Why such a slow query(the main table contains about 1300 KB rows)

Victor.Pozhitkov 2013-05-05 10:38:44

The quiery takes about 5 min to be executed. SQL Server 2008 R2, Win7 64, i7, 6GB

SQLkiwi 2013-05-05 11:22:01
The root cause is a poor cardinality estimate at the serial hash join:

Serial hash join

The rest of the plan is constructed by the optimizer based on the erroneous expectation that only 1 row will result from that join (1.2 million actually).

The Distribute Streams operates in broadcast mode – sending the input (expected to be one row) to all 8 threads (8 x 1.2 million = 9.6 million). Each of the 8 instances of the parallel hash join has memory allocation for its hash table based on the 1 row expectation. Each hash table is far too small to hold 1.2 million rows, resulting in recursive spills of hash table partitions (for each thread!) to physical tempdb and possibly even hash bailout. It is this recursive spilling or bailout that is primarily responsible for the poor performance. You would need to trace the Hash Warning event in Profiler to see this (SQL Server 2012 execution plans contain explicit warnings in the execution plan, but prior versions do not.)

The next natural question is to ask why the cardinality estimate is so wrong, and what should be done to correct it. Unfortunately, there is insufficient information in the uploaded plan to address either of those questions in detail. The query text is truncated, and I would need a table definition and a copy of the statistics objects for the table to give you those answers. A description of what problem the query is designed to solve would be very helpful too.

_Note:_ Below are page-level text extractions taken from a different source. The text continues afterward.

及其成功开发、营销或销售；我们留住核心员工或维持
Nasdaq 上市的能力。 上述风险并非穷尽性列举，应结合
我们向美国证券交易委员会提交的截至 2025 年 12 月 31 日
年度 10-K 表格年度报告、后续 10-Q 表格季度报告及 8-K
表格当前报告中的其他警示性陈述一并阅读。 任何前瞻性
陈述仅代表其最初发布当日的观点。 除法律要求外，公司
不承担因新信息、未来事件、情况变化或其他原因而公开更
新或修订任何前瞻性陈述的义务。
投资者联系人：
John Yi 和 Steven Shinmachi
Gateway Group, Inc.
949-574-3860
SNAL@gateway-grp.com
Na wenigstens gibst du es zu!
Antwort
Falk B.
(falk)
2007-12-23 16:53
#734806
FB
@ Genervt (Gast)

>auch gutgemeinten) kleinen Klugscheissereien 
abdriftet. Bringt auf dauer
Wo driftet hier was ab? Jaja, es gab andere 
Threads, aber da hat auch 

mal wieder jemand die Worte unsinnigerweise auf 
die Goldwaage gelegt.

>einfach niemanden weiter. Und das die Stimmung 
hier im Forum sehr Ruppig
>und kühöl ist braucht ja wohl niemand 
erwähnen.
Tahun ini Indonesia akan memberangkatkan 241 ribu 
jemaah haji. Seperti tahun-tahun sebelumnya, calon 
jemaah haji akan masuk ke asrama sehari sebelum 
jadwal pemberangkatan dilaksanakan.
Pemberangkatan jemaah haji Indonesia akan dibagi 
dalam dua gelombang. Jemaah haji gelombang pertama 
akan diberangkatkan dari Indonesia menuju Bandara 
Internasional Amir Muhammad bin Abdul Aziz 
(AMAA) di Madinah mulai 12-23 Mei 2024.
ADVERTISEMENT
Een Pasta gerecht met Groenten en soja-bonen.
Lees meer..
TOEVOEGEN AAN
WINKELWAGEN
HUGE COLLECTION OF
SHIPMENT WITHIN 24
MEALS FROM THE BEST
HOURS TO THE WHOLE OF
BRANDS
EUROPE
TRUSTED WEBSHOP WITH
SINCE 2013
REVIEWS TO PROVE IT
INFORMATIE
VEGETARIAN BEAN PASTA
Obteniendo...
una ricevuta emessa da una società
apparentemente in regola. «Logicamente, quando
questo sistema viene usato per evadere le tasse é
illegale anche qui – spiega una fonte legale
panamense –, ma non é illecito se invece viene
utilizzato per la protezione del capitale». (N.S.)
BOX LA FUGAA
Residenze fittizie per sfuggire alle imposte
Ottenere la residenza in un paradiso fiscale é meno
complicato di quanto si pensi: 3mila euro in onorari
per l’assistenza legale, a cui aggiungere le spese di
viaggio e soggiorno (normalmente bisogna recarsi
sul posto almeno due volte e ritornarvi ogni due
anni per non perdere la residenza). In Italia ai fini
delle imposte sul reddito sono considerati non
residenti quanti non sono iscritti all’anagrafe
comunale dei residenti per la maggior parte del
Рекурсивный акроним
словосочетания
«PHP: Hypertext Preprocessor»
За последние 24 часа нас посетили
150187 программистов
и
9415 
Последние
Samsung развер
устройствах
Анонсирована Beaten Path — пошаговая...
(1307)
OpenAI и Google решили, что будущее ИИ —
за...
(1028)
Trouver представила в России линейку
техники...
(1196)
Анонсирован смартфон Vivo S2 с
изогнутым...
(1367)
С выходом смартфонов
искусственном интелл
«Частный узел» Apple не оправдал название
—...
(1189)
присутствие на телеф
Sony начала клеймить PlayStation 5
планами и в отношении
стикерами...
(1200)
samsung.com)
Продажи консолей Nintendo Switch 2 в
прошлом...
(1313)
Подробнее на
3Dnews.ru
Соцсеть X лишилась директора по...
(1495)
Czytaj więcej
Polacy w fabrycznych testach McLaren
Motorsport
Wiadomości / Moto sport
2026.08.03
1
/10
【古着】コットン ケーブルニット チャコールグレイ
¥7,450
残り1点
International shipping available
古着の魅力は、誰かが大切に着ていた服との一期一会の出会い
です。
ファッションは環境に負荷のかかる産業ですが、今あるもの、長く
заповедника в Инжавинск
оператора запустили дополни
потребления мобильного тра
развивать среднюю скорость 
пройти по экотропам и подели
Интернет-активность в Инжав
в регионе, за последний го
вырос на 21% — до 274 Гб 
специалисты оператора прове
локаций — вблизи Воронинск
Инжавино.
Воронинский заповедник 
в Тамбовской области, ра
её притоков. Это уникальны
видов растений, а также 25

That said, the query seems a little curious to me; a three-way join of a heap is an unusual construction. Finally, be sure you are running the latest version of Plan Explorer and that the actual plan was collected from Plan Explorer rather than being imported from SSMS – this would provide extra detail.

Victor.Pozhitkov 2013-05-11 06:20:08
Thanks for your replay, and I discovered that for table variables the statistics is being created in assumption one row in table and complex ctes produce the temporary table variables. So I think it is reason why compiler expects only 1 row instead of actual number of rows. I redesign the query to use temp tables. It is quite faster now.